[Records from a collection]
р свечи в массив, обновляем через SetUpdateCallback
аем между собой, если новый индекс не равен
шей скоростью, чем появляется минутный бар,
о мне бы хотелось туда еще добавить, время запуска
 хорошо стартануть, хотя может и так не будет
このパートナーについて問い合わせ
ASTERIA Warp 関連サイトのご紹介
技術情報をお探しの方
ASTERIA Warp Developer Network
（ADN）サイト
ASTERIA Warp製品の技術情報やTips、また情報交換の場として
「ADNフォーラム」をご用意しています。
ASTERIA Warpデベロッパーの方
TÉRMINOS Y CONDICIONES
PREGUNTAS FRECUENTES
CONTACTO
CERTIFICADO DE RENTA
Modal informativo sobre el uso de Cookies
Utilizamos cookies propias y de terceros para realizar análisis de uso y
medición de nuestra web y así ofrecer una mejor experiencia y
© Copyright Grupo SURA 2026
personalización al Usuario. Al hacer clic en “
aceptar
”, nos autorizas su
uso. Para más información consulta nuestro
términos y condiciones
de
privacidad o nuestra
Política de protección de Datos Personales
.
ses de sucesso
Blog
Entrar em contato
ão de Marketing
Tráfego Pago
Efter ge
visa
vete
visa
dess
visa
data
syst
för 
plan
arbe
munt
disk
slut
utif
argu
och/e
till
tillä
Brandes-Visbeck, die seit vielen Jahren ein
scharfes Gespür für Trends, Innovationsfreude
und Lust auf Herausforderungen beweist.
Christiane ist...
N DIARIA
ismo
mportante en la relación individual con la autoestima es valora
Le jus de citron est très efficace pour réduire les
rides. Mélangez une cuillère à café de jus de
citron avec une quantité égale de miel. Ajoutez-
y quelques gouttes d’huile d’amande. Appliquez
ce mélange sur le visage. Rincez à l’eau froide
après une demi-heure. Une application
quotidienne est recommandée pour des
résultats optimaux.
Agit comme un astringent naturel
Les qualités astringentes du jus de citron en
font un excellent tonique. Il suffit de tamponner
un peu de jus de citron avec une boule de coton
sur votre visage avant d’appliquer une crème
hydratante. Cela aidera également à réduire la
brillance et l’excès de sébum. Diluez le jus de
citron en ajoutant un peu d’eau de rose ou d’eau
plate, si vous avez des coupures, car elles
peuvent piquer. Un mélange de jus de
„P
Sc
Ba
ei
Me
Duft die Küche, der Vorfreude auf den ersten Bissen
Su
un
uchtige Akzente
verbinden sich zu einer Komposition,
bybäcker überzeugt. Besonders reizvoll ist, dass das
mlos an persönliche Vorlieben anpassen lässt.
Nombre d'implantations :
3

● **What is expected**: Nothing in the entries should be left out; please reproduce them all exactly.

● **Answer to this task**:
р свечи в массив, обновляем через SetUpdateCallback
аем между собой, если новый индекс не равен
шей скоростью, чем появляется минутный бар,
о мне бы хотелось туда еще добавить, время запуска
 хорошо стартануть, хотя может и так не будет
このパートナーについて問い合わせ
ASTERIA Warp 関連サイトのご紹介
技術情報をお探しの方
ASTERIA Warp Developer Network
（ADN）サイト
ASTERIA Warp製品の技術情報やTips、また情報交換の場として
「ADNフォーラム」をご用意しています。
ASTERIA Warpデベロッパーの方
TÉRMINOS Y CONDICIONES
PREGUNTAS FRECUENTES
CONTACTO
CERTIFICADO DE RENTA
Modal informativo sobre el uso de Cookies
Utilizamos cookies propias y de terceros para realizar análisis de uso y
medición de nuestra web y así ofrecer una mejor experiencia y
© Copyright Grupo SURA 2026
personalización al Usuario. Al hacer clic en “
aceptar
”, nos autorizas su
uso. Para más información consulta nuestro
términos y condiciones
de
privacidad o nuestra
Política de protección de Datos Personales
.
ses de sucesso
Blog
Entrar em contato
ão de Marketing
Tráfego Pago
Efter ge
visa
vete
visa
dess
visa
data
syst
för 
plan
arbe
munt
disk
slut
utif
argu
och/e
till
tillä
Brandes-Visbeck, die seit vielen Jahren ein
scharfes Gespür für Trends, Innovationsfreude
und Lust auf Herausforderungen beweist.
Christiane ist...
N DIARIA
ismo
mportante en la relación individual con la autoestima es valora
Le jus de citron est très efficace pour réduire les
rides. Mélangez une cuillère à café de jus de
citron avec une quantité égale de miel. Ajoutez-
y quelques gouttes d’huile d’amande. Appliquez
ce mélange sur le visage. Rincez à l’eau froide
après une demi-heure. Une application
quotidienne est recommandée pour des
résultats optimaux.
Agit comme un astringent naturel
Les qualités astringentes du jus de citron en
font un excellent tonique. Il suffit de tamponner
un peu de jus de citron avec une boule de coton
sur votre visage avant d’appliquer une crème
hydratante. Cela aidera également à réduire la
brillance et l’excès de sébum. Diluez le jus de
citron en ajoutant un peu d’eau de rose ou d’eau
plate, si vous avez des coupures, car elles
peuvent piquer. Un mélange de jus de
„P
Sc
Ba
ei
Me
Duft die Küche, der Vorfreude auf den ersten Bissen
Su
un
uchtige Akzente
verbinden sich zu einer Komposition,
bybäcker überzeugt. Besonders reizvoll ist, dass das
mlos an persönliche Vorlieben anpassen lässt.
Nombre d'implantations :
3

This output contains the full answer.